Content starts

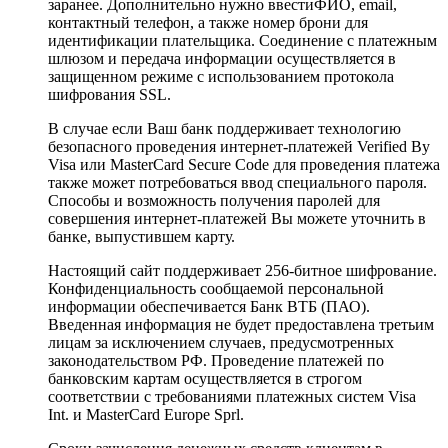
заранее. Дополнительно нужно ввестиФИО, email,
контактный телефон, а также номер брони для
идентификации плательщика. Соединение с платежным
шлюзом и передача информации осуществляется в
защищенном режиме с использованием протокола
шифрования SSL.
В случае если Ваш банк поддерживает технологию
безопасного проведения интернет-платежей Verified By
Visa или MasterCard Secure Code для проведения платежа
также может потребоваться ввод специального пароля.
Способы и возможность получения паролей для
совершения интернет-платежей Вы можете уточнить в
банке, выпустившем карту.
Настоящий сайт поддерживает 256-битное шифрование.
Конфиденциальность сообщаемой персональной
информации обеспечивается Банк ВТБ (ПАО).
Введенная информация не будет предоставлена третьим
лицам за исключением случаев, предусмотренных
законодательством РФ. Проведение платежей по
банковским картам осуществляется в строгом
соответствии с требованиями платежных систем Visa
Int. и MasterCard Europe Sprl.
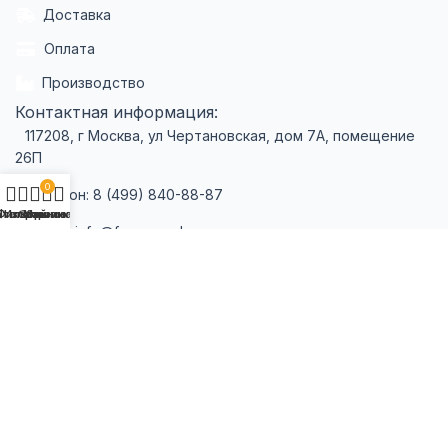
Доставка
Оплата
Производство
Контактная информация:
117208, г Москва, ул Чертановская, дом 7А, помещение
26П
0
Телефон: 8 (499) 840-88-87
аталог
Фильтры
Избранное
Корзина
Мой аккаунт
E-mail : info@formagrad.ru
Принимаем к оплате:
Политика конфиденциальности
Пользовательское соглашение
Создание сайта — Verstak
ФормаГрад 2008 - 2026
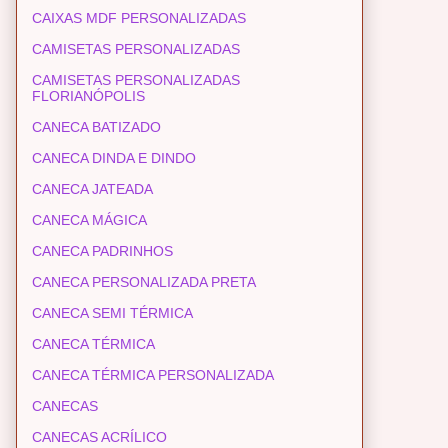
CAIXAS MDF PERSONALIZADAS
CAMISETAS PERSONALIZADAS
CAMISETAS PERSONALIZADAS
FLORIANÓPOLIS
CANECA BATIZADO
CANECA DINDA E DINDO
CANECA JATEADA
CANECA MÁGICA
CANECA PADRINHOS
CANECA PERSONALIZADA PRETA
CANECA SEMI TÉRMICA
CANECA TÉRMICA
CANECA TÉRMICA PERSONALIZADA
CANECAS
CANECAS ACRÍLICO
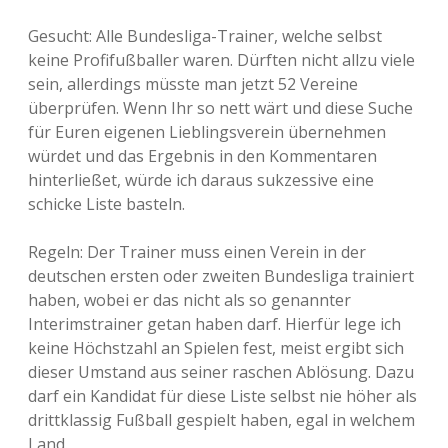
Gesucht: Alle Bundesliga-Trainer, welche selbst
keine Profifußballer waren. Dürften nicht allzu viele
sein, allerdings müsste man jetzt 52 Vereine
überprüfen. Wenn Ihr so nett wärt und diese Suche
für Euren eigenen Lieblingsverein übernehmen
würdet und das Ergebnis in den Kommentaren
hinterließet, würde ich daraus sukzessive eine
schicke Liste basteln.
Regeln: Der Trainer muss einen Verein in der
deutschen ersten oder zweiten Bundesliga trainiert
haben, wobei er das nicht als so genannter
Interimstrainer getan haben darf. Hierfür lege ich
keine Höchstzahl an Spielen fest, meist ergibt sich
dieser Umstand aus seiner raschen Ablösung. Dazu
darf ein Kandidat für diese Liste selbst nie höher als
drittklassig Fußball gespielt haben, egal in welchem
Land.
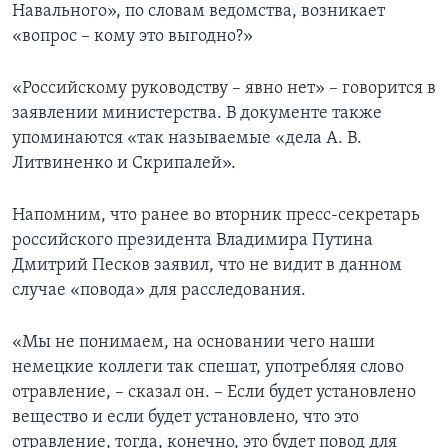
Навального», по словам ведомства, возникает
«вопрос – кому это выгодно?»
«Российскому руководству – явно нет» – говорится в
заявлении министерства. В документе также
упоминаются «так называемые «дела А. В.
Литвиненко и Скрипалей».
Напомним, что ранее во вторник пресс-секретарь
российского президента Владимира Путина
Дмитрий Песков заявил, что не видит в данном
случае «повода» для расследования.
«Мы не понимаем, на основании чего наши
немецкие коллеги так спешат, употребляя слово
отравление, – сказал он. – Если будет установлено
вещество и если будет установлено, что это
отравление, тогда, конечно, это будет повод для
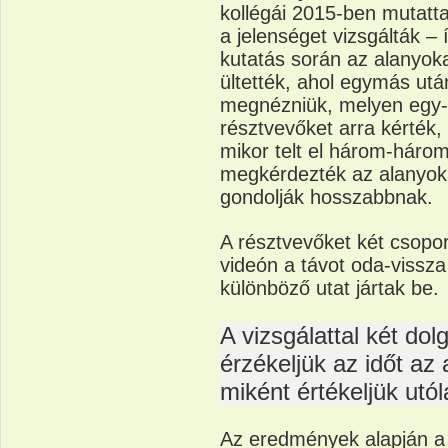
kollégái 2015-ben mutatt
a jelenséget vizsgálták – 
kutatás során az alanyo
ültették, ahol egymás után
megnézniük, melyen egy-eg
résztvevőket arra kérték,
mikor telt el három-három
megkérdezték az alanyokat
gondolják hosszabbnak.
A résztvevőket két csopor
videón a távot oda-vissz
különböző utat jártak be.
A vizsgálattal két dol
érzékeljük az időt az a
miként értékeljük utól
Az eredmények alapján a k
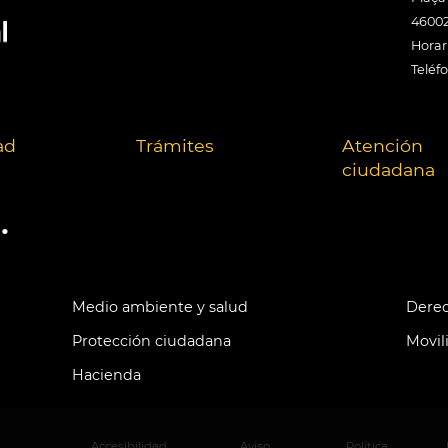
46002
Horari
Teléf
ad
Trámites
Atención
ciudadana
.
Medio ambiente y salud
Derec
Protección ciudadana
Movil
Hacienda
Accesibilidad
Aviso
Política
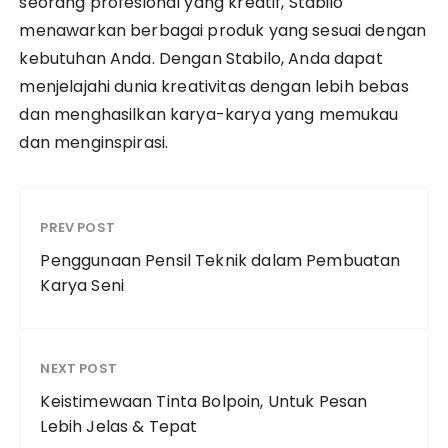
seorang profesional yang kreatif, Stabilo
menawarkan berbagai produk yang sesuai dengan
kebutuhan Anda. Dengan Stabilo, Anda dapat
menjelajahi dunia kreativitas dengan lebih bebas
dan menghasilkan karya-karya yang memukau
dan menginspirasi.
PREV POST
Penggunaan Pensil Teknik dalam Pembuatan
Karya Seni
NEXT POST
Keistimewaan Tinta Bolpoin, Untuk Pesan
Lebih Jelas & Tepat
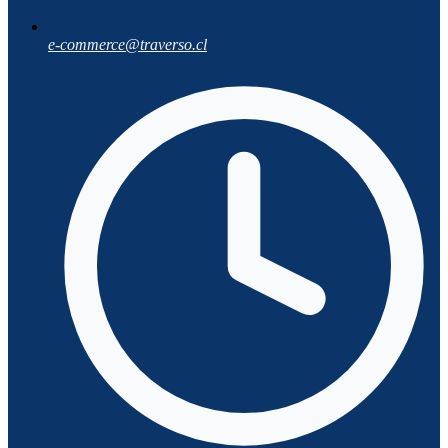
e-commerce@traverso.cl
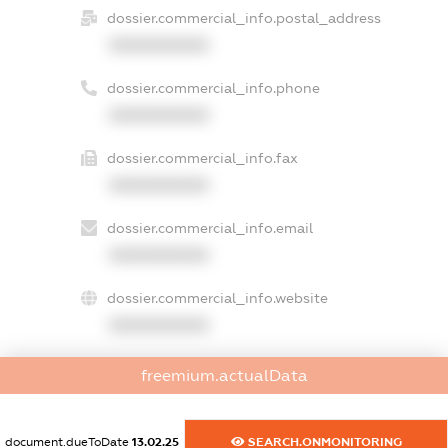
dossier.commercial_info.postal_address
XXXXXXXXXX
dossier.commercial_info.phone
XXXXXXXXXX
dossier.commercial_info.fax
XXXXXXXXXX
dossier.commercial_info.email
XXXXXXXXXX
dossier.commercial_info.website
XXXXXXXXXX
dossier.commercial_info.activity
freemium.actualData
XXXXXXXXXX
document.dueToDate
13.02.25
SEARCH.ONMONITORING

Content ends

Please say only the number of lines in the data that hold "поддерживает".

2